Bevor sein Gegenüber seine Beretta oder einen Ausweis ziehen konnte, packte Schlüter zu und verrenkte ihm den Arm. Um ihn voll unter Kontrolle zu bekommen, griff Schlüter dem Verdächtigen noch in die Haare und riss ihm den Kopf in den Nacken.
»Mach mir keinen Ärger, Bürschchen!«
Nun hatte der FSJ ler Jost Moser aus Süddeutschland schon viel über die rauen Sitten der Ostfriesen gehört, doch das ging ihm nun doch zu weit. Er hatte vor seiner Zeit als FSJ ler in Franken eine Kickboxerschule besucht und machte zum ersten Mal in freier Wildbahn von dem Gebrauch, was er dort gelernt hatte.
Schlüters massiver Körper war nicht so hart wie die Sandsäcke, an denen er trainiert hatte. Die machten auch andere Geräusche als Schlüter.
Weller sah, dass vor der Glastür ein Kampf stattfand. Ein Adrenalinstoß von unbekanntem Ausmaß durchflutete ihn und ließ ihn alles glasklar, aber wie in Zeitlupe, sehen. Er war nur Bruchteile von Sekunden später bei der Tür. Sie öffnete sich automatisch, aber viel zu langsam.
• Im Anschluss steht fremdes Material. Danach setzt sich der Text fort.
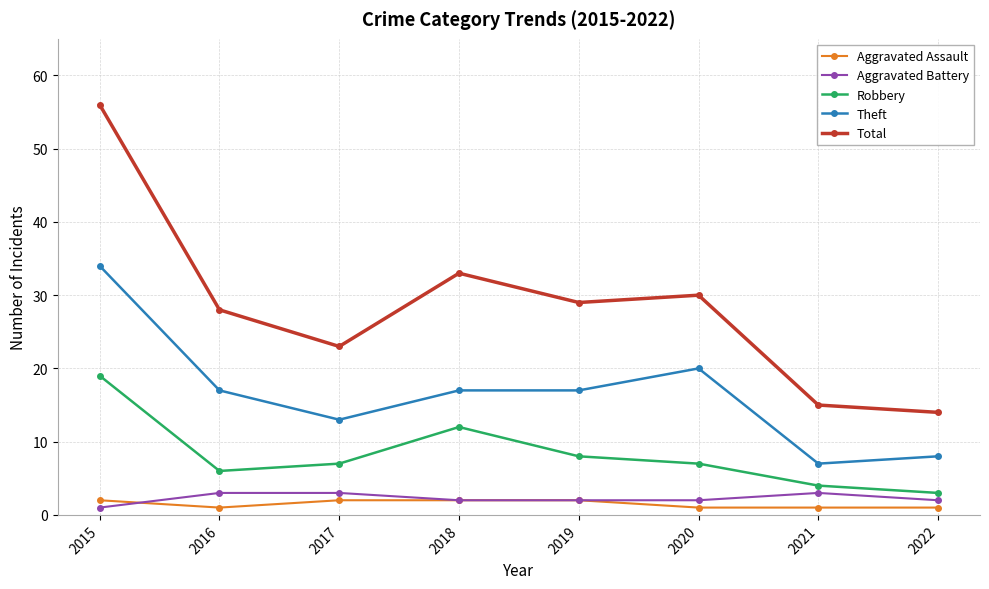

True or false: Total and Aggravated Battery cross at least once.

False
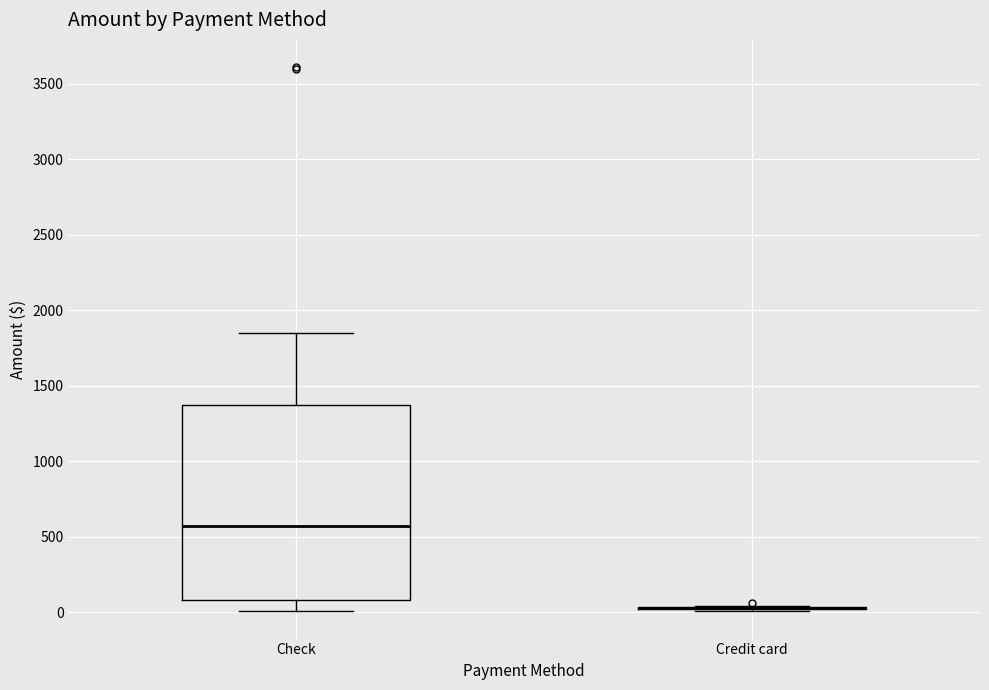

Reading left to right, read every box against the y-axis: the position of its median line, the range the box covers, and the ends of its whiskers. The values are not printed on the chart, so give them approximately, as read against the axis.

Check: median 550, box 100 to 1350, whiskers 0 to 1850
Credit card: box collapsed to a line at 50, whiskers 0 to 50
Weller geriet in Versuchung, seine Heckler & Koch zu ziehen, weil sein Kollege Schlüter zu Boden ging. Aber dann, als die Tür sich weit genug geöffnet hatte, sprang Weller den FSJ ler Jost Moser von hinten an und hatte ihn Sekunden später unter Kontrolle.
Die Chirurgin Perid Harms bremste Weller aus und klärte das Missverständnis auf. Es war Weller peinlich. Er rang sich Entschuldigungen und Rechtfertigungen ab, während sie zunächst Schlüter, dann den FSJ ler kurz untersuchte und medizinisch versorgte.
Weller musste dem jungen Mann wohl einen oder zwei Fausthiebe verpasst haben, denn Mosers Gesicht schwoll beachtlich an.
»Da haben wir ja noch mal Glück gehabt«, sagte Schlüter. »Immerhin sind wir in einem Krankenhaus, da wird einem gleich geholfen.«
Für Perid Harms, die manchmal als Cutman am Boxring stand, waren das hier nur harmlose kleine Hautabschürfungen. Nicht der Rede wert, und deswegen hätte in Ostfriesland kein Ringrichter einen Kampf abgebrochen.
Anschließend wurde Ubbo Heide von der Intensivstation auf die Station 7 verlegt.
Sie fuhren mit der Nordwestbahn nach Schortens und von dort nach Norden. Sie lösten sogar Fahrkarten, um nicht aufzufallen. Die Fahrt dauerte zwei Stunden und dreiundvierzig Minuten, dann waren sie in Norden und aßen erst einmal im Burger King jeder ein Sparmenü.
Michi hatte einen nervösen Magen und musste ständig rülpsen. Pik hatte tatsächlich vor, Ubbo Heide in der Ubbo-Emmius-Klinik umzubringen. Stillzumachen, wie er es nannte.
Der Plan klang einfach und gut, ja, genial, zumindest, wenn man so viel Kokain konsumiert hatte wie die beiden. Sie wollten, dass sich einer von ihnen als entzugswilliger Medikamentenabhängiger in die Ubbo-Emmius-Klinik einweisen ließ.
Beide kannten die Prozedur aus eigener Erfahrung, allerdings waren sie nicht ganz so freiwillig in den Genuss der Behandlung gekommen.